OJK Perketat Rasio Utang Peminjam Pindar Maksimal 30% dari Penghasilan
Poin Penting
|
JAKARTA, investortrust.id - Otoritas Jasa Keuangan (OJK) akan memperketat ketentuan batas maksimum rasio utang terhadap penghasilan bagi peminjam pada layanan pendanaan berbasis teknologi (LPBBTI) atau pinjaman daring (pindar) menjadi sebesar 30% dari penghasilan mulai 2026.
Kepala Eksekutif Pengawas Lembaga Pembiayaan, Perusahaan Modal Ventura, Lembaga Keuangan Mikro, dan Lembaga Jasa Keuangan Lainnya (PVML) OJK Agusman mengungkapkan, ketentuan batas maksimum rasio utang telah diatur dalam Surat Edaran OJK (SEOJK) 19/2025 tentang Penyelenggaraan LPBBTI sebagai turunan dari POJK 40/2024.
“OJK terus mengawal implementasinya secara bertahap, yang diperketat menjadi 30% pada tahun 2026,” ujarnya, dalam jawaban tertulis, belum lama ini.

Entri tersimpan
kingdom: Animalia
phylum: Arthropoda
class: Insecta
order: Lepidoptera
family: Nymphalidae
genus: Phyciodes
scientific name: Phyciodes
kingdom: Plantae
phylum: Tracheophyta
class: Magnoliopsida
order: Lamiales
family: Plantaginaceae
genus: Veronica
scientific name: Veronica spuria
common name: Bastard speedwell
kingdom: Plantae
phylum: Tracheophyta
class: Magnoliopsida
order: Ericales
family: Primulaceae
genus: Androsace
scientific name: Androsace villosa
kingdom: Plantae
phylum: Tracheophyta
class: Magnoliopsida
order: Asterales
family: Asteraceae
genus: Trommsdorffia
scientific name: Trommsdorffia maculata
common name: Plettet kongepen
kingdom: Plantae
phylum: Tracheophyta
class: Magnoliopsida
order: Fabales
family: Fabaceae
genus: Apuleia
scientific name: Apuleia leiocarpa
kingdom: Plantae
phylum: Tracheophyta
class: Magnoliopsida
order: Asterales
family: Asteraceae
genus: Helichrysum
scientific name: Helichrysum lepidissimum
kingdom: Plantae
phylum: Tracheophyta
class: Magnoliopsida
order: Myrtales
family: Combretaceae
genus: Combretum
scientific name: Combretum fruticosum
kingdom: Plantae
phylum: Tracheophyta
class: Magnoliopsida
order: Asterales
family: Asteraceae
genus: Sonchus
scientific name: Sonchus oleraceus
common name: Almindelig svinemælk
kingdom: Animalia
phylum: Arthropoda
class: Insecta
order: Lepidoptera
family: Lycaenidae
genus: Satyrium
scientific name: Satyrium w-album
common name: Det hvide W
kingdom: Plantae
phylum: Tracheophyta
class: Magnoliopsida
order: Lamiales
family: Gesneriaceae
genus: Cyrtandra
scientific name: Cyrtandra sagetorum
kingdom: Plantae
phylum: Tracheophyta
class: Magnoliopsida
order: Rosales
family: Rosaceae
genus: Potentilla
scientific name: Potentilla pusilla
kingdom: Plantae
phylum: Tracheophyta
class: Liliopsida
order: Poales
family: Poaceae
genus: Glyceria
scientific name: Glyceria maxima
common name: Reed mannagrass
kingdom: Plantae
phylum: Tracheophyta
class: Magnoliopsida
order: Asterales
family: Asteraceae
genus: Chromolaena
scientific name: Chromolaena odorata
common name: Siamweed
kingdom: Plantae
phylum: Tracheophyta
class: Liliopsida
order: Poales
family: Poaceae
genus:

- Petunjuk Pengerjaan
Dalam bacaan tentang aturan pinjaman daring dari OJK, berapa batas maksimum rasio utang terhadap penghasilan peminjam yang berlaku mulai 2026? Gunakan hanya bacaan, tanpa merujuk materi.

- Hasil Latihan
30% dari penghasilan.